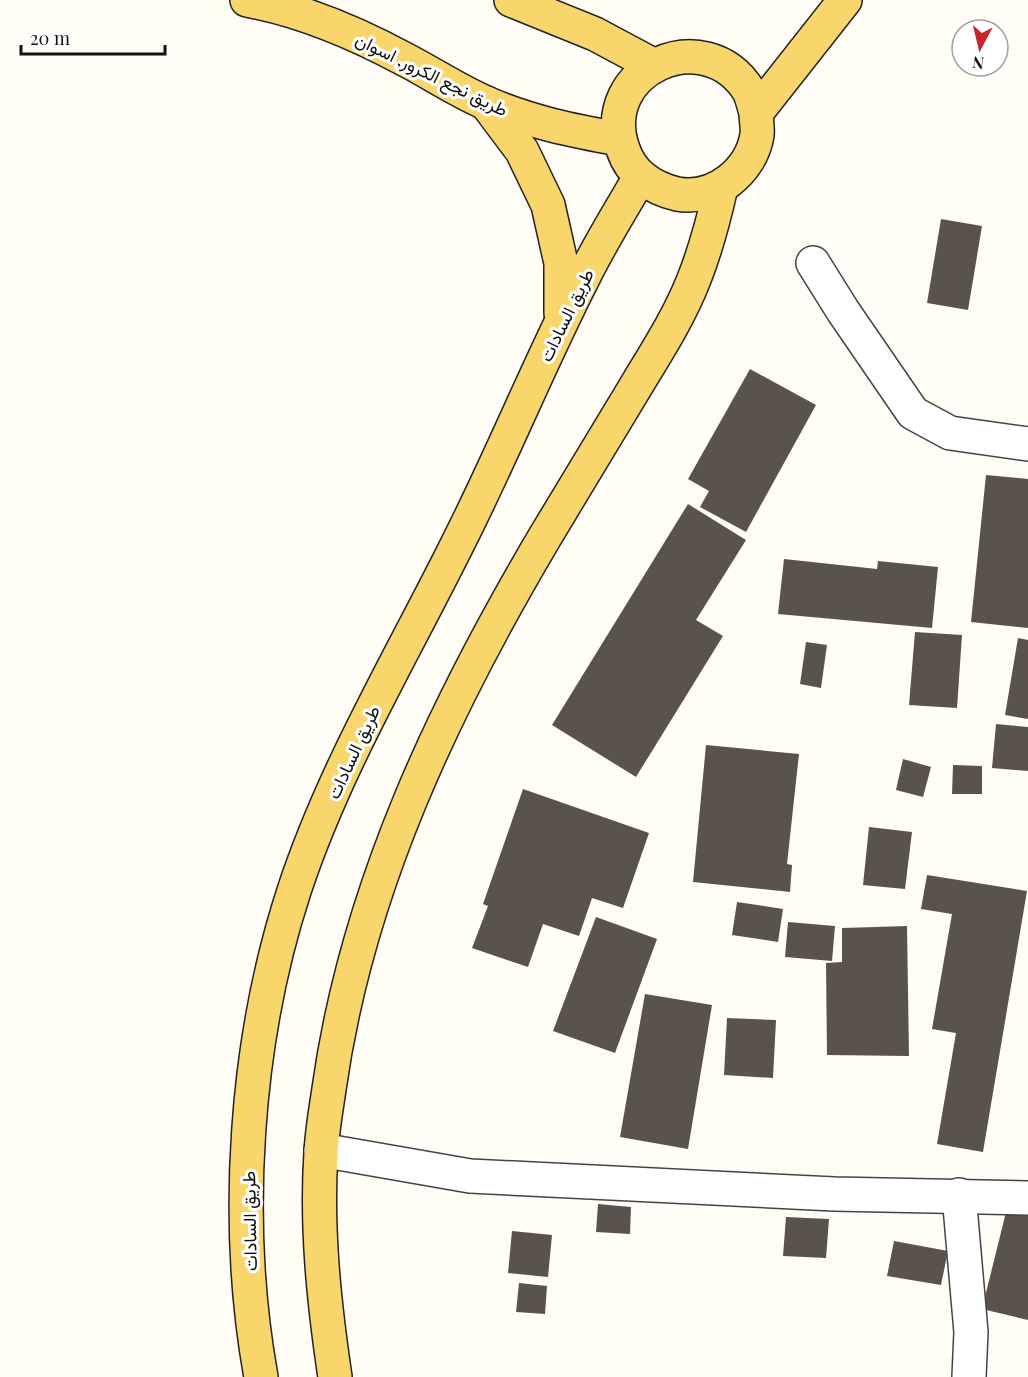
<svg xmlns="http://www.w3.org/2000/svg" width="1028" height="1377" viewBox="0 0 1028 1377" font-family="'Playfair Display',Vazirmatn,serif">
<rect width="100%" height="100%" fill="#fffdf5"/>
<g fill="#5a524d">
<path d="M 941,219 L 982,226 L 968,310 L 927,303 Z"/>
<path d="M 750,369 L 816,405 L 746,532 L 700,507 L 709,491 L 688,479 Z"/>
<path d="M 986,475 L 1028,479 L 1028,628 L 971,622 Z"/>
<path d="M 688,504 L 746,540 L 696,620 L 723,636 L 636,777 L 552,725 Z"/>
<path d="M 784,559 L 877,569 L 878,561 L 938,567 L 932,628 L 778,614 Z"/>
<path d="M 915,632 L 962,635 L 957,708 L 909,705 Z"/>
<path d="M 1018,638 L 1028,640 L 1028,719 L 1005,715 Z"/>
<path d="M 806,642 L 827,645 L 821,688 L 800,684 Z"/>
<path d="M 996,724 L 1028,727 L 1028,771 L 992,768 Z"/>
<path d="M 706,745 L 799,754 L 787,864 L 792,865 L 790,892 L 693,882 Z"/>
<path d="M 903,759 L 931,767 L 923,797 L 896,790 Z"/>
<path d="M 953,765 L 982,766 L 982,794 L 952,794 Z"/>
<path d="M 523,789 L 649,833 L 623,908 L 592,898 L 579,936 L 543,924 L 528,967 L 472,948 L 488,906 L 483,904 Z"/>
<path d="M 869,827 L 912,832 L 905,889 L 863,885 Z"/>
<path d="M 927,875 L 1027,891 L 983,1152 L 937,1144 L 956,1033 L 932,1029 L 952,914 L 921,909 Z"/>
<path d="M 737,902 L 783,909 L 778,942 L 732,935 Z"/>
<path d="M 596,917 L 657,939 L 615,1053 L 553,1031 Z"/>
<path d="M 788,922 L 835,926 L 832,961 L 785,957 Z"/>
<path d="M 907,926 L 909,1056 L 827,1055 L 826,963 L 842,962 L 842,928 Z"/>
<path d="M 645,994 L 712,1005 L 688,1149 L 620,1137 Z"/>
<path d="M 727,1018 L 776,1020 L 773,1078 L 724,1075 Z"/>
<path d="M 598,1204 L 631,1207 L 630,1234 L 596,1232 Z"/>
<path d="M 1008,1204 L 1028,1209 L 1028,1320 L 982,1309 Z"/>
<path d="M 786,1217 L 829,1219 L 826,1258 L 783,1256 Z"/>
<path d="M 512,1231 L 552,1235 L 548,1277 L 508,1273 Z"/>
<path d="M 894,1241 L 948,1251 L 941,1285 L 887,1276 Z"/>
<path d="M 519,1283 L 547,1286 L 545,1314 L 516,1312 Z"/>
</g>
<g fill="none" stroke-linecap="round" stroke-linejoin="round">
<defs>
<g id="street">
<path d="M 813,263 L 843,311 L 913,413 L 950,433 L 1028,444"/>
<path d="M 321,1150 L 470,1176 L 834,1194 L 1028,1198"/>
<path d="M 959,1195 L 971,1332 L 969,1377"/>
</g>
<g id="primary">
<path d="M 247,0 C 302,10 356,33 406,60 C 433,74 458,91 486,103 C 529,122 574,131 619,139"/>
<path d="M 511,0 L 595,34 L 653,65"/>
<path d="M 486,103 L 522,151 L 548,205 L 561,263 L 561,313"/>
<path d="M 756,113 C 754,106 752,97 749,91 C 705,20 595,70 623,149 C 631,174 652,188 677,194 C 714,201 751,172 757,135 C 758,128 756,120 756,113 L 845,0"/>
<path d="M 261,1377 C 233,1222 245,1041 294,891 C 334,769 402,656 459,541 C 503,454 539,364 583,278 C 600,243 621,210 640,177"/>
<path d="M 335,1377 C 324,1303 316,1227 321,1153 C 322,1131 326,1110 329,1089 C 357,889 444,707 546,535 C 577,484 608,432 639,381 C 659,348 680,315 694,279 C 706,249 714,218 721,187"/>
</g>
</defs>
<use href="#street" stroke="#444" stroke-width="36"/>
<use href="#primary" stroke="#222" stroke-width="36"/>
<use href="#street" stroke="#fff" stroke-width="33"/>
<use href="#primary" stroke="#f9d66b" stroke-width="33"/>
</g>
<g text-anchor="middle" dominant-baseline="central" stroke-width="6" stroke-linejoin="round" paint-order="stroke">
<g font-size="18" fill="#111" stroke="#fff">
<text transform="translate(432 74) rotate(26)">طريق نجع الكرور, اسوان</text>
<text transform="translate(566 315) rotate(-64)">طريق السادات</text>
<text transform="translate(353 752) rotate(-65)">طريق السادات</text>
<text transform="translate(249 1221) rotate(-91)">طريق السادات</text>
</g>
</g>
<g transform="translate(980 48) rotate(187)"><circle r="28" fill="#ffffff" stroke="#a0a0a0" stroke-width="1.5"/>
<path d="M0-4.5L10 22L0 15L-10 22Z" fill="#c4262e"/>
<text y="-9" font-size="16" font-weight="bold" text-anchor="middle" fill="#111111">N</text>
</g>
<path d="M21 45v9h144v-9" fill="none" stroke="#111111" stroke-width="3"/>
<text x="30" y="45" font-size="18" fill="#111111" stroke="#ffffff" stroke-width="4.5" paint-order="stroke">20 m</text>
</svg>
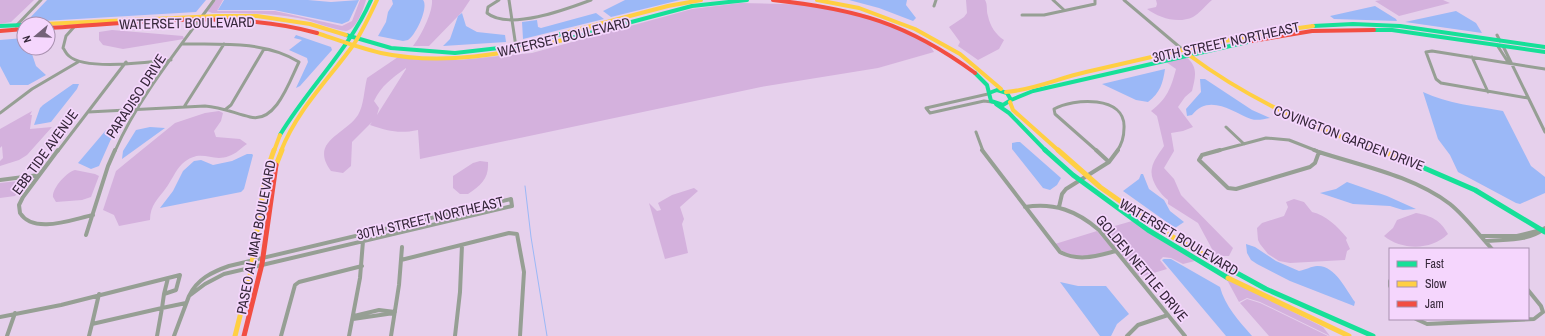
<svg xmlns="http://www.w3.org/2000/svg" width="1545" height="336" viewBox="0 0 1545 336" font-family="'Archivo Narrow',sans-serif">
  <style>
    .green { fill: #d4b1dd; fill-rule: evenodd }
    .water { fill: #9bb8f7 }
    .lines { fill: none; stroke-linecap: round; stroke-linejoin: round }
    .stream { stroke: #9bb8f7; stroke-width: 1 }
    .street-far1 { stroke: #969f94; stroke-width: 3 }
    .street { stroke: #969f94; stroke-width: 4 }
    .fast-far1 { stroke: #16e098; stroke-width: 4 }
    .fast { stroke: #16e098; stroke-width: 5 }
    .slow-far1 { stroke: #ffcf43; stroke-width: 4 }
    .slow { stroke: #ffcf43; stroke-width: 5 }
    .jam-far1 { stroke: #f24e42; stroke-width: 4 }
    .jam { stroke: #f24e42; stroke-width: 5 }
    .labels { text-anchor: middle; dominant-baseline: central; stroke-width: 3.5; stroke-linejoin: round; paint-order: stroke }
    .street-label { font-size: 14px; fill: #352639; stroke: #f5d6fd }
  </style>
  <rect width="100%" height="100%" fill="#e6d0ec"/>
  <path class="green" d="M0 0H34L11 22 0 24Z
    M216 0H223L217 11H275L342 26 352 21 360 0H366C363 10 357 29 346 31 330 29 314 21 298 18 270 13 241 13 212 13L207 11Z
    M432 0H470L462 12 429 46H413C421 36 433 12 432 0Z
    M966 0H985C988 5 986 10 988 16 990 26 996 35 1004 40L999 49 978 60 958 46 960 42 949 27 964 17 967 13Z
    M1156 0H1212C1206 5 1199 14 1193 17 1178 24 1159 18 1147 9L1156 7 1157 4Z
    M1381 0H1443L1450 3 1399 16 1375 1Z
    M740 3 821 5 867 15 902 29 927 41 934 52 878 68 761 87 420 159 418 130C399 134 388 131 370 125L372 122 352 142 351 166 343 173 331 171C309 141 345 135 358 115 364 105 364 90 367 78L398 57 459 60 532 53 692 9ZM406 68V69L377 115 379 108 374 101C381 86 392 78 406 68Z
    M112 30 183 36 184 39 123 49 103 45 99 40V32Z
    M1186 57C1199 67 1195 78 1192 91L1185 97 1178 107 1193 127 1183 131 1171 133 1174 151 1164 168 1174 179 1181 195 1233 248 1229 256H1214L1209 252 1212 249 1198 223 1168 204V200C1160 194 1149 179 1152 168 1153 161 1160 152 1164 146L1157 116 1151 111C1167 99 1171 88 1176 69L1166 62Z
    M32 111 30 115H32L30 129 52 127 27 155 19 160 0 166V161L3 158 2 146 0 148V129Z
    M219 111 223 113 221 121 214 131 216 137 240 139 247 144C241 148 236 154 229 156 211 163 201 147 182 164 175 171 172 180 166 188 158 199 150 205 150 220L119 226 114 215 103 210 116 171 138 153 175 123 205 113Z
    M480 161 488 162C489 179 481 185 468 194H460L453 188V176L473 163Z
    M75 170 95 174 99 176 91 197 82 200 56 202 53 197C52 188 67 172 75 170Z
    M27 180 15 196 0 198V183Z
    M694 188 698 191 680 207 684 219 682 224 688 253 665 259 649 203 657 211 661 210 658 203 672 195Z
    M1294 199 1304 202 1312 212C1326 215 1337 226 1347 238L1346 240 1350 249 1347 251 1345 260 1290 263 1279 261 1268 254 1260 244 1258 240 1257 228 1262 223 1284 216 1288 207 1286 202Z
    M1416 213C1432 216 1440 220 1448 234 1431 251 1401 250 1384 236L1393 228 1397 220Z
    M1132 221 1195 261 1183 264 1171 258 1163 257 1160 260 1167 269 1140 277 1101 230Z
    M1097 231 1113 250C1090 256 1073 264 1055 244Z
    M1226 278 1323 327 1330 336 1260 302 1247 298 1239 302Z
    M1247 299 1260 303 1328 336H1269L1240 303Z"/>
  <path class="water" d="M47 0H206L196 12 26 22Z
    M224 0H308L331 2 359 0 349 21 342 24 274 10H218Z
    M392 0H423C429 7 416 35 408 40L403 41 378 36 386 22 388 12 393 4Z
    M625 0H680L611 17 603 11Z
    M849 0H907L906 5 916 18 913 21 879 8Z
    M1375 6 1396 19 1397 21 1334 19 1330 16Z
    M1456 11 1476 23 1482 33 1405 22Z
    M462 13 466 26 477 32 505 35 506 42 443 46 450 39 458 16Z
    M596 13 604 19 523 39 522 22 537 20 538 27 541 28Z
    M296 35 331 47 332 50 300 86 296 88 308 62 307 58 289 50 302 40 294 38Z
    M24 38V48H34L32 54 36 66 46 75 28 85H10L0 66V40Z
    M1165 69C1163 83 1160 93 1148 102L1136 100 1102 84Z
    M1200 79H1205L1252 110 1270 118C1264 119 1257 121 1251 119 1233 112 1209 93 1192 115L1187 116 1186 109 1201 92Z
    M73 84H79L77 89 51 122 34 125 40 108 43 105Z
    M1423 92C1448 104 1476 106 1503 111L1531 166 1545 177V193L1520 204 1516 203 1458 172 1450 155 1438 139Z
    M150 127 165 128 122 159 123 151 136 130Z
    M106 130H115L99 166 91 169 78 163Z
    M1017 142H1020L1061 178 1057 185 1050 190 1043 188 1012 149V143Z
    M247 154H252L253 155 244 189 241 192 160 208 173 191 183 171 194 161 201 160 213 165 232 161Z
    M1141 174H1143L1149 189 1164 200 1170 211 1184 222 1175 228 1123 191 1139 179Z
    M1347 182 1387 196 1416 209 1403 210 1390 206 1353 204 1320 193 1336 189Z
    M1246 244 1255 247 1276 261 1299 271C1305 270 1312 266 1317 266 1335 265 1346 290 1355 302L1354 306 1290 281 1257 264 1251 260 1247 253Z
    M1164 259H1171L1220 287C1225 306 1239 321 1252 336H1226L1162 260Z
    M1060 282 1078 286H1106L1129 314 1117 324 1111 336H1100Z"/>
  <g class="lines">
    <path class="stream" d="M525 186 531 237 547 336"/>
    <path class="street-far1" d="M499 0 488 7 487 13C509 31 567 9 591 0
      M509 0 516 47
      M1053 0 1064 10
      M1124 0 1189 55
      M934 6 936 0
      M1022 15H1044L1095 4V0
      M16 26 41 0
      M74 27 66 36 63 48C65 50 66 54 69 56 86 71 148 62 171 60
      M1497 35 1500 41
      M1497 45 1508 62
      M1503 46 1545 132
      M1472 57 1488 92
      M988 94 926 108 930 113 984 101 992 102
      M1528 98 1441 83 1436 79 1426 52 1432 51 1545 69
      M184 107 224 44
      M226 109 231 105 264 49
      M88 112 205 106C221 107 234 113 250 117 276 124 290 80 299 62 265 41 221 44 183 44
      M0 113 32 89 78 62
      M1226 127 1244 144
      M976 132 983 151
      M58 151 126 62
      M115 151C138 98 180 47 214 0
      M1097 151 1055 114 1054 109C1073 98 1126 95 1124 128 1124 136 1122 144 1117 151
      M1217 151 1266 138 1289 140 1317 151"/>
    <path class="street" d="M58 150 23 197 19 205 20 213C34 235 73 219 93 215
      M982 150 1060 252C1079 262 1096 256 1116 251
      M1096 150 1109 162
      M1220 150 1202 155 1199 160 1228 188 1236 189 1310 167 1315 163 1319 152 1314 150
      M1319 152C1362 166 1413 176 1450 204 1466 217 1478 234 1492 249
      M1109 162 1118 150
      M0 180 39 175
      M511 199 512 206 224 274 205 284 189 296C197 279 212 272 229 266Z
      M1025 207C1054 202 1077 211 1099 230L1185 336
      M1059 207 1062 194 1066 189 1109 162
      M86 235 108 166 115 150
      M1481 236H1517L1541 230
      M1485 241C1505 239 1529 242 1545 228
      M401 260 509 233 517 234 524 272 520 336
      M1390 281V286
      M164 294 168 278
      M354 316 379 310 395 312
      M0 317 61 305 180 275 176 290 164 294 162 308 92 324 89 336
      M353 319 394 313
      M1416 319 1427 324 1534 319 1543 312 1541 306 1528 290
      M92 324 99 294
      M7 336 15 313
      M157 336 162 308 186 303
      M174 336 189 296
      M281 336 295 285 299 282 362 266
      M349 336 360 278 363 241
      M391 336 399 285 402 247
      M455 336 460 292 462 245
      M1127 336 1138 325 1168 315"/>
    <path class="fast-far1" d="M0 26 24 25
      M1313 26 1353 24 1400 26 1545 47
      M1374 30H1392L1545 52
      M346 35 391 48 455 53 516 46 565 33
      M567 39 692 6 747 0
      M975 73 987 85 989 93
      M997 90 1007 93 1011 100 1003 105 991 101 989 93Z
      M1011 100 1033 91 1252 41
      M996 104 1009 113 1046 151
      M280 135C308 88 349 50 371 0"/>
    <path class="fast" d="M1045 150 1073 175 1148 230 1228 278
      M1401 158 1475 190 1545 232
      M1204 255 1266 289 1373 336"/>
    <path class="slow-far1" d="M817 0 859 8 915 29 960 54 1001 89
      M44 24 218 16H257L310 24 346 35
      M317 33C338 40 359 48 381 53 442 66 507 54 567 39
      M565 33 668 6 701 0
      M1189 55C1248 99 1311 128 1381 151
      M1006 92C1033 90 1059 78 1086 72 1161 55 1236 36 1313 26
      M1010 102 1013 110 1059 151
      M274 151 280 135
      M281 151C297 110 329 79 354 44 363 30 370 15 377 0"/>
    <path class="slow" d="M1058 150 1100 187 1164 232 1204 255
      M1378 150 1401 158
      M276 165 282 150
      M1228 278 1349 336
      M235 336 250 276 266 173 274 150"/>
    <path class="jam-far1" d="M773 0C856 9 907 23 975 73
      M48 28C135 23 232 9 317 33
      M0 31 24 29
      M1252 41 1312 31 1374 30"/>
    <path class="jam" d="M244 336 262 264 276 165"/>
  </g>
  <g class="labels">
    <g class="street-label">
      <text transform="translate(187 23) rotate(-1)">WATERSET BOULEVARD</text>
      <text transform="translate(564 37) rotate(-13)">WATERSET BOULEVARD</text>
      <text transform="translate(1226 42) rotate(-12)">30TH STREET NORTHEAST</text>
      <text transform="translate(136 96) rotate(-57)">PARADISO DRIVE</text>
      <text transform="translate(1349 138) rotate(21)">COVINGTON GARDEN DRIVE</text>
      <text transform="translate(45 152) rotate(-54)">EBB TIDE AVENUE</text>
      <text transform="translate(430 218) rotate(-13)">30TH STREET NORTHEAST</text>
      <text transform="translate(256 237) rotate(-79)">PASEO AL MAR BOULEVARD</text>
      <text transform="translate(1179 237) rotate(31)">WATERSET BOULEVARD</text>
      <text transform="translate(1142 268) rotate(50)">GOLDEN NETTLE DRIVE</text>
    </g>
  </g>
  <rect x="1389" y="248" width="140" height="72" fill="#f5d6fd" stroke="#a890af"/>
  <rect x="1397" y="261" width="20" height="6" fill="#16e098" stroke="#a890af"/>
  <text x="1425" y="268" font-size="12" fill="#352639">Fast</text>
  <rect x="1397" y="281" width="20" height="6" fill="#ffcf43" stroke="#a890af"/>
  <text x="1425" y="288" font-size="12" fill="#352639">Slow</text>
  <rect x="1397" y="301" width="20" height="6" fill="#f24e42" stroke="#a890af"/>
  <text x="1425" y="308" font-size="12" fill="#352639">Jam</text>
  <g transform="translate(36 36) rotate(251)"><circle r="19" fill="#f5d6fd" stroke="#a890af"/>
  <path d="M0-3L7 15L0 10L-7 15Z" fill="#736278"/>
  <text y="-6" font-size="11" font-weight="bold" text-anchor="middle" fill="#352639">N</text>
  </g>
</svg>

++++++++++

• _Task item_
Filtering the entries above by the word "lines", copy each line that matches.

• _Response to this task_
    .lines { fill: none; stroke-linecap: round; stroke-linejoin: round }
  <g class="lines">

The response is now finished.